Can women have babies and do science too?

I wanted to share a quick article that popped up on my Facebook feed and, interestingly, was very relevant to the essay I am finishing up. My essay pertains to women in academia and the gender disparities they experience. The full length version of the article can be found here: http://www.nature.com/news/scientist-disinvited-from-speaking-at-conference-because-of-her-pregnancy-1.18946?WT.mc_id=FBK_NatureNews. The purpose of the article was to describe a recent situation experienced by a female scientist who was rescinded an invitation to speak at a conference due to her being 7-months pregnant. According to the article, the woman accepted an invitation to speak at the European Commission (EC) conference in Brussels. When making her travel arrangements, she told the agent that she preferred to travel by train as opposed to airplane because, at the time, she would be 7 months along. After that, she was contacted by someone from the conference rescinding her invitation.

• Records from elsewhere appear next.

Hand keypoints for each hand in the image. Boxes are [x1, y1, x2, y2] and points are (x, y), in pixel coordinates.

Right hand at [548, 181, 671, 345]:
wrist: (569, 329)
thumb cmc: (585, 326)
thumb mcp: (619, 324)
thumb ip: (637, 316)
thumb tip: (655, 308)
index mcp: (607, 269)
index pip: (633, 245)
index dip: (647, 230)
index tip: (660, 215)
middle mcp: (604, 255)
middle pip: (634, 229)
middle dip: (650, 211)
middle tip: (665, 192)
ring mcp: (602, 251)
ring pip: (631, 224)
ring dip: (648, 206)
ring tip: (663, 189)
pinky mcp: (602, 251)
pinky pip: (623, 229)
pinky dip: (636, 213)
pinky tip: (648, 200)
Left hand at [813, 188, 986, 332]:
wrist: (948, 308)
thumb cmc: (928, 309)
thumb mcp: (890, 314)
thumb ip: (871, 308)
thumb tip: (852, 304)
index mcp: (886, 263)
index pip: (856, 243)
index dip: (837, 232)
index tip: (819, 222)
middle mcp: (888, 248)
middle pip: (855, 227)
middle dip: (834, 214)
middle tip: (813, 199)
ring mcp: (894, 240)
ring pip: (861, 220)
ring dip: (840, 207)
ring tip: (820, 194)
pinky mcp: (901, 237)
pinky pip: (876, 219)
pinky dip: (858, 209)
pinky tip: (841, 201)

They claimed they did not want to compromise her safety that late in pregnancy. When she pursued the matter further, a variety of other excuses were made and, though they apologized and said they would look into the matter further, there was no change in their decision for her to not speak.

This is an interesting article because it brings up an important gender difference that we cannot ignore. Women can have babies and men cannot. There is nothing in science (yet) that can change this. However, how society treats and makes assumptions about pregnant women can. For examples, in this situation, they claimed that the EC was concerned about this woman’s health. Her health and the health of her unborn child is no business of theirs. How and where she can travel are between her and her doctor. So what is the underlying reason for the cancellation. Is it really her health? Or is it the perception that a pregnant woman is a fragile being who couldn’t stand the stress of travel and/or speaking in front of colleagues?

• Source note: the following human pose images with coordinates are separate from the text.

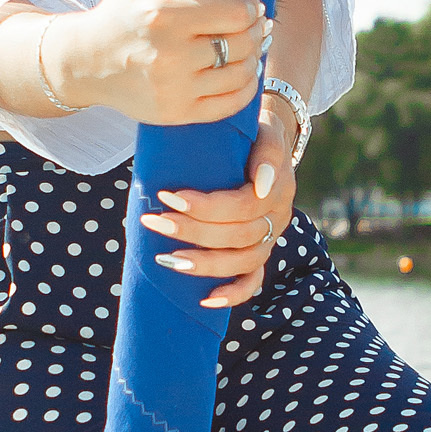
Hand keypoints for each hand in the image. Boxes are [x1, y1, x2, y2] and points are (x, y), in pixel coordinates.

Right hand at [42, 0, 270, 126]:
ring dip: (252, 58)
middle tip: (255, 23)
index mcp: (163, 16)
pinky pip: (231, 104)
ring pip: (241, 73)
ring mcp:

2 thoughts on “Can women have babies and do science too?”

  1. This is fascinating the way we construct arbitrary meaning around social characteristics such as gender. More importantly we treat people different based on these classifications. There should be more accommodations in academia, conference structures, travel structures, etc to support pregnant women. But, since we believe pregnant women should be stationary we don’t come up with innovations to make life more accessible for this part of the population.

  2. It is just sad that people still think like that in the 21st century. Thank you for sharing this with the class. I think the best way to approach this type of sexism is to call it out when you see it. I totally agree with you, her health and safety are noone business and her pregnancy is noone business as well.